Required work
Restate word for word the lines of the entries below, starting with the line that holds "Hauts-de-Seine" and ending with the line that holds "el final de", and no others.

Source records
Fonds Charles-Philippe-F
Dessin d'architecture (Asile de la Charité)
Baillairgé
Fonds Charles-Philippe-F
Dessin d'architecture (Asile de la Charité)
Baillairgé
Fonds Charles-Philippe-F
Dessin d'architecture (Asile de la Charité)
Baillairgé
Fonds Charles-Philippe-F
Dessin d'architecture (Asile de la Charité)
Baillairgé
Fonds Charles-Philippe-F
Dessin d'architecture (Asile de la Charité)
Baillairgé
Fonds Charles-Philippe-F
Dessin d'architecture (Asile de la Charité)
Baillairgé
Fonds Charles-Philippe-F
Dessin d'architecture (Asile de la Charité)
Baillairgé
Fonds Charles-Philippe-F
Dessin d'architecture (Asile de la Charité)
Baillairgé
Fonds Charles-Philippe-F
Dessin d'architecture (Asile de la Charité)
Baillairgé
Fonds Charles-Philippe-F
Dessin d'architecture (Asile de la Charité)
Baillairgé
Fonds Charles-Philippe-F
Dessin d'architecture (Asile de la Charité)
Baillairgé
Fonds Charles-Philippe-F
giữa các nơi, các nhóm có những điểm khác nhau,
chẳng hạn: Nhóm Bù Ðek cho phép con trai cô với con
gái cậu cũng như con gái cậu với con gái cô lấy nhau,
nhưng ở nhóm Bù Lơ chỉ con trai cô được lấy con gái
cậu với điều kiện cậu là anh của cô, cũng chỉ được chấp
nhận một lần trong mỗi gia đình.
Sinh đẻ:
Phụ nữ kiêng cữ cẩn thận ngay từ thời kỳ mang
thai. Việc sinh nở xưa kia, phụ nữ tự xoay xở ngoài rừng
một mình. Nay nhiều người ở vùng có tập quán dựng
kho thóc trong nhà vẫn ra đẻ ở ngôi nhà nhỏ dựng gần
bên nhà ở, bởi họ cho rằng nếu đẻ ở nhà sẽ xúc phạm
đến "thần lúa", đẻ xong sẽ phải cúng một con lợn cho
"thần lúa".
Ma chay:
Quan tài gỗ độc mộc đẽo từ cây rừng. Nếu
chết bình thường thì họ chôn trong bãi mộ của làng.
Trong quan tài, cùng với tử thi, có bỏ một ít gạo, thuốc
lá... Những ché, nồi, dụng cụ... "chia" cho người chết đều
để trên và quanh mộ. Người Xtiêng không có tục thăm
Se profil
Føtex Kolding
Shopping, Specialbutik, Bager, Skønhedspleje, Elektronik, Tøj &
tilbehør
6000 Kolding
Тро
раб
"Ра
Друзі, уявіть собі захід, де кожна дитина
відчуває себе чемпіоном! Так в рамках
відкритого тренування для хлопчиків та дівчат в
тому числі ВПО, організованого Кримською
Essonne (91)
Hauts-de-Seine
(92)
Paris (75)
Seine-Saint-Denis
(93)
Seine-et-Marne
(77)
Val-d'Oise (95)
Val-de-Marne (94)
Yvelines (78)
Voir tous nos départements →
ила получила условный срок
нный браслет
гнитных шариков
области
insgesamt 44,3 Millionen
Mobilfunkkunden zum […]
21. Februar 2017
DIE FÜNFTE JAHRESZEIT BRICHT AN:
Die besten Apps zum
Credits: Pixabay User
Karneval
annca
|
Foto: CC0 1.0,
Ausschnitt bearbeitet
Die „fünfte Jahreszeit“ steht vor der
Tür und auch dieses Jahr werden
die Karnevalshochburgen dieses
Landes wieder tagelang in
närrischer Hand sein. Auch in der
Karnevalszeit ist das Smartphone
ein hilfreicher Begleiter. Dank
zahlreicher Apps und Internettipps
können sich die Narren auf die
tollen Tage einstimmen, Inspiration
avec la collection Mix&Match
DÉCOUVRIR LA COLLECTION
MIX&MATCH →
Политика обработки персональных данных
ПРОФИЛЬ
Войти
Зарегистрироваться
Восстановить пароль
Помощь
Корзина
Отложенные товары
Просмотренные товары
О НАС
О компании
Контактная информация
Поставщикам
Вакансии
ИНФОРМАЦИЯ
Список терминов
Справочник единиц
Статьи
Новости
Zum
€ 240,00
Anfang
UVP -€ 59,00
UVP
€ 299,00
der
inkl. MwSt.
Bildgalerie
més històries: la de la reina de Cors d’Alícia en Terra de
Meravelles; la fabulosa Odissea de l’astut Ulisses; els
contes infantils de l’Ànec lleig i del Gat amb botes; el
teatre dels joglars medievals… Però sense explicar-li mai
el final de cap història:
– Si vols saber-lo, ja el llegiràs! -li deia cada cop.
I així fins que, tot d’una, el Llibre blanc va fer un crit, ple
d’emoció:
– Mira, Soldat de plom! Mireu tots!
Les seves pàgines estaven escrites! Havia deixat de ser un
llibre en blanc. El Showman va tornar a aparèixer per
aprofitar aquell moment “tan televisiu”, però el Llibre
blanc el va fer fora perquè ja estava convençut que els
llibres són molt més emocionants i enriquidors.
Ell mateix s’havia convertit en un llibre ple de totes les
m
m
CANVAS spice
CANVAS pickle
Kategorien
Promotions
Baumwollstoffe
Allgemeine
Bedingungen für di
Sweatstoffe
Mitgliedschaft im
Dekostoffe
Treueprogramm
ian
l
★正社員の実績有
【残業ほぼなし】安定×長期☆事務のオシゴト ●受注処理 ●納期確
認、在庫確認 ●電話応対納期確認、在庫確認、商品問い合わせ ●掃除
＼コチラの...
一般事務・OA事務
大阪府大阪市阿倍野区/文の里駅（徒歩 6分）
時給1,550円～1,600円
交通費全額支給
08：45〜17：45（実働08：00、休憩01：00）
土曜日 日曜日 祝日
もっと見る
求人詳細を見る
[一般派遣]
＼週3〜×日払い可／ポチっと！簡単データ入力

Written answer
Hauts-de-Seine
(92)
Paris (75)
Seine-Saint-Denis
(93)
Seine-et-Marne
(77)
Val-d'Oise (95)
Val-de-Marne (94)
Yvelines (78)
Voir tous nos départements →
ила получила условный срок
нный браслет
гнитных шариков
области
insgesamt 44,3 Millionen
Mobilfunkkunden zum […]
21. Februar 2017
DIE FÜNFTE JAHRESZEIT BRICHT AN:
Die besten Apps zum
Credits: Pixabay User
Karneval
annca
|
Foto: CC0 1.0,
Ausschnitt bearbeitet
Die „fünfte Jahreszeit“ steht vor der
Tür und auch dieses Jahr werden
die Karnevalshochburgen dieses
Landes wieder tagelang in
närrischer Hand sein. Auch in der
Karnevalszeit ist das Smartphone
ein hilfreicher Begleiter. Dank
zahlreicher Apps und Internettipps
können sich die Narren auf die
tollen Tage einstimmen, Inspiration
avec la collection Mix&Match
DÉCOUVRIR LA COLLECTION
MIX&MATCH →
Политика обработки персональных данных
ПРОФИЛЬ
Войти
Зарегистрироваться
Восстановить пароль
Помощь
Корзина
Отложенные товары
Просмотренные товары
О НАС
О компании
Контактная информация
Поставщикам
Вакансии
ИНФОРМАЦИЯ
Список терминов
Справочник единиц
Статьи
Новости
Zum
€ 240,00
Anfang
UVP -€ 59,00
UVP
€ 299,00
der
inkl. MwSt.
Bildgalerie
més històries: la de la reina de Cors d’Alícia en Terra de
Meravelles; la fabulosa Odissea de l’astut Ulisses; els
contes infantils de l’Ànec lleig i del Gat amb botes; el
teatre dels joglars medievals… Però sense explicar-li mai
el final de cap història:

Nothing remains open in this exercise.